--- start of DATA ENTRIES ---

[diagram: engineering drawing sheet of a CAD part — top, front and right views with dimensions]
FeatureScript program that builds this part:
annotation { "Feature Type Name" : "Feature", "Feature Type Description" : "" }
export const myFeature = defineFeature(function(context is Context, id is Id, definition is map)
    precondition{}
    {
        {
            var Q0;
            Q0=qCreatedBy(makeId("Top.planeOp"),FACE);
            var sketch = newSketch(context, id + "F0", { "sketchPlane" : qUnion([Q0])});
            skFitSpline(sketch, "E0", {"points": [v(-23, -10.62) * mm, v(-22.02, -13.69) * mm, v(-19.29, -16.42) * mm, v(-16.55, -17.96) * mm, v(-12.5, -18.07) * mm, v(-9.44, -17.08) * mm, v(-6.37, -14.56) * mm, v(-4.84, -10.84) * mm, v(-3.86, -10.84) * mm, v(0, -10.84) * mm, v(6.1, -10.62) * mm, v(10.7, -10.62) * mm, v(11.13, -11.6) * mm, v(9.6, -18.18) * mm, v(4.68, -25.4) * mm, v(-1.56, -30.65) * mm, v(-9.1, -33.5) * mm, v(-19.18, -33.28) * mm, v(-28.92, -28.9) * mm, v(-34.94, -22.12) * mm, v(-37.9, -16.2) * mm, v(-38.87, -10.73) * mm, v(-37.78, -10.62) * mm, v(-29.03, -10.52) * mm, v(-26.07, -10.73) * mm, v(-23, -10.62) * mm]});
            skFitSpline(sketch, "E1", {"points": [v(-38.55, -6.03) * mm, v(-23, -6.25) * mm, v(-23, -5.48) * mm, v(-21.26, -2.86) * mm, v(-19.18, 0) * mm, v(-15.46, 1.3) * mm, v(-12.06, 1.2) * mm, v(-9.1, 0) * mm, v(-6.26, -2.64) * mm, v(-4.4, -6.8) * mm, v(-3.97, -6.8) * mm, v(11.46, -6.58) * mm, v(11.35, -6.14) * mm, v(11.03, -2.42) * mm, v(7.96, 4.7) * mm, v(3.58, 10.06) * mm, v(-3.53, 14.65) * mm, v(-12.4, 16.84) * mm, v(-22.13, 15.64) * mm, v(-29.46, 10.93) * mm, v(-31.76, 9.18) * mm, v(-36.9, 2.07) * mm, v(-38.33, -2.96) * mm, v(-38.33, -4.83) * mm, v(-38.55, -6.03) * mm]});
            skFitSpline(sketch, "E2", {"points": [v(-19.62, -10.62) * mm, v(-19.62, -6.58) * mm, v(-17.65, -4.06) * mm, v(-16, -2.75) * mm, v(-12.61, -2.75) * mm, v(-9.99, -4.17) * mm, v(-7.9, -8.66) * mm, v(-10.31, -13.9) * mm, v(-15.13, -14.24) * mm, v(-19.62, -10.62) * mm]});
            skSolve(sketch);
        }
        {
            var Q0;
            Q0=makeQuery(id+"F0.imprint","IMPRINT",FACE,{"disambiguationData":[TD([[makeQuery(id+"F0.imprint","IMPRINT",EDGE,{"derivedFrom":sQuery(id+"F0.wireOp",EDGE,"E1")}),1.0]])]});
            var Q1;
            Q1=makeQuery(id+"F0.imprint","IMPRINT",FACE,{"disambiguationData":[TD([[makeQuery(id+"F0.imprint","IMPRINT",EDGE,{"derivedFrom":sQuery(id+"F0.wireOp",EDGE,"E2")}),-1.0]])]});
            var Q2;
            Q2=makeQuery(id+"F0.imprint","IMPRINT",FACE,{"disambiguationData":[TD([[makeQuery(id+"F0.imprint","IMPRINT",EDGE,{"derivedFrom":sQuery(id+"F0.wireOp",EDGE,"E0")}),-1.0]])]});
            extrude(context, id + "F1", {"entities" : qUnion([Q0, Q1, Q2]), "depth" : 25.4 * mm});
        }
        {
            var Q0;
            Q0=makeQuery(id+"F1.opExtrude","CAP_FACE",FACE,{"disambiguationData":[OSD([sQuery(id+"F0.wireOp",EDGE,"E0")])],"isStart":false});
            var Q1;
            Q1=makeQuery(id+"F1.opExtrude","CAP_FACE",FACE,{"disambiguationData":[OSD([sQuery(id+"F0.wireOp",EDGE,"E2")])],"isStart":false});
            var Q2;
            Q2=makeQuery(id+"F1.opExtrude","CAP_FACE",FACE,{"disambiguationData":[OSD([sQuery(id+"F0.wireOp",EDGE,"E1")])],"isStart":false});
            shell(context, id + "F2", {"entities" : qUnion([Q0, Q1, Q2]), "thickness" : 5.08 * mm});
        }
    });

--- end of DATA ENTRIES ---

#### THE REQUEST:
Convert the material above into a JSON list of strings, with one string per line and blank lines omitted.

#### FINAL RESULT:
[
  "[diagram: engineering drawing sheet of a CAD part — top, front and right views with dimensions]",
  "FeatureScript program that builds this part:",
  "annotation { \"Feature Type Name\" : \"Feature\", \"Feature Type Description\" : \"\" }",
  "export const myFeature = defineFeature(function(context is Context, id is Id, definition is map)",
  "    precondition{}",
  "    {",
  "        {",
  "            var Q0;",
  "            Q0=qCreatedBy(makeId(\"Top.planeOp\"),FACE);",
  "            var sketch = newSketch(context, id + \"F0\", { \"sketchPlane\" : qUnion([Q0])});",
  "            skFitSpline(sketch, \"E0\", {\"points\": [v(-23, -10.62) * mm, v(-22.02, -13.69) * mm, v(-19.29, -16.42) * mm, v(-16.55, -17.96) * mm, v(-12.5, -18.07) * mm, v(-9.44, -17.08) * mm, v(-6.37, -14.56) * mm, v(-4.84, -10.84) * mm, v(-3.86, -10.84) * mm, v(0, -10.84) * mm, v(6.1, -10.62) * mm, v(10.7, -10.62) * mm, v(11.13, -11.6) * mm, v(9.6, -18.18) * mm, v(4.68, -25.4) * mm, v(-1.56, -30.65) * mm, v(-9.1, -33.5) * mm, v(-19.18, -33.28) * mm, v(-28.92, -28.9) * mm, v(-34.94, -22.12) * mm, v(-37.9, -16.2) * mm, v(-38.87, -10.73) * mm, v(-37.78, -10.62) * mm, v(-29.03, -10.52) * mm, v(-26.07, -10.73) * mm, v(-23, -10.62) * mm]});",
  "            skFitSpline(sketch, \"E1\", {\"points\": [v(-38.55, -6.03) * mm, v(-23, -6.25) * mm, v(-23, -5.48) * mm, v(-21.26, -2.86) * mm, v(-19.18, 0) * mm, v(-15.46, 1.3) * mm, v(-12.06, 1.2) * mm, v(-9.1, 0) * mm, v(-6.26, -2.64) * mm, v(-4.4, -6.8) * mm, v(-3.97, -6.8) * mm, v(11.46, -6.58) * mm, v(11.35, -6.14) * mm, v(11.03, -2.42) * mm, v(7.96, 4.7) * mm, v(3.58, 10.06) * mm, v(-3.53, 14.65) * mm, v(-12.4, 16.84) * mm, v(-22.13, 15.64) * mm, v(-29.46, 10.93) * mm, v(-31.76, 9.18) * mm, v(-36.9, 2.07) * mm, v(-38.33, -2.96) * mm, v(-38.33, -4.83) * mm, v(-38.55, -6.03) * mm]});",
  "            skFitSpline(sketch, \"E2\", {\"points\": [v(-19.62, -10.62) * mm, v(-19.62, -6.58) * mm, v(-17.65, -4.06) * mm, v(-16, -2.75) * mm, v(-12.61, -2.75) * mm, v(-9.99, -4.17) * mm, v(-7.9, -8.66) * mm, v(-10.31, -13.9) * mm, v(-15.13, -14.24) * mm, v(-19.62, -10.62) * mm]});",
  "            skSolve(sketch);",
  "        }",
  "        {",
  "            var Q0;",
  "            Q0=makeQuery(id+\"F0.imprint\",\"IMPRINT\",FACE,{\"disambiguationData\":[TD([[makeQuery(id+\"F0.imprint\",\"IMPRINT\",EDGE,{\"derivedFrom\":sQuery(id+\"F0.wireOp\",EDGE,\"E1\")}),1.0]])]});",
  "            var Q1;",
  "            Q1=makeQuery(id+\"F0.imprint\",\"IMPRINT\",FACE,{\"disambiguationData\":[TD([[makeQuery(id+\"F0.imprint\",\"IMPRINT\",EDGE,{\"derivedFrom\":sQuery(id+\"F0.wireOp\",EDGE,\"E2\")}),-1.0]])]});",
  "            var Q2;",
  "            Q2=makeQuery(id+\"F0.imprint\",\"IMPRINT\",FACE,{\"disambiguationData\":[TD([[makeQuery(id+\"F0.imprint\",\"IMPRINT\",EDGE,{\"derivedFrom\":sQuery(id+\"F0.wireOp\",EDGE,\"E0\")}),-1.0]])]});",
  "            extrude(context, id + \"F1\", {\"entities\" : qUnion([Q0, Q1, Q2]), \"depth\" : 25.4 * mm});",
  "        }",
  "        {",
  "            var Q0;",
  "            Q0=makeQuery(id+\"F1.opExtrude\",\"CAP_FACE\",FACE,{\"disambiguationData\":[OSD([sQuery(id+\"F0.wireOp\",EDGE,\"E0\")])],\"isStart\":false});",
  "            var Q1;",
  "            Q1=makeQuery(id+\"F1.opExtrude\",\"CAP_FACE\",FACE,{\"disambiguationData\":[OSD([sQuery(id+\"F0.wireOp\",EDGE,\"E2\")])],\"isStart\":false});",
  "            var Q2;",
  "            Q2=makeQuery(id+\"F1.opExtrude\",\"CAP_FACE\",FACE,{\"disambiguationData\":[OSD([sQuery(id+\"F0.wireOp\",EDGE,\"E1\")])],\"isStart\":false});",
  "            shell(context, id + \"F2\", {\"entities\" : qUnion([Q0, Q1, Q2]), \"thickness\" : 5.08 * mm});",
  "        }",
  "    });"
]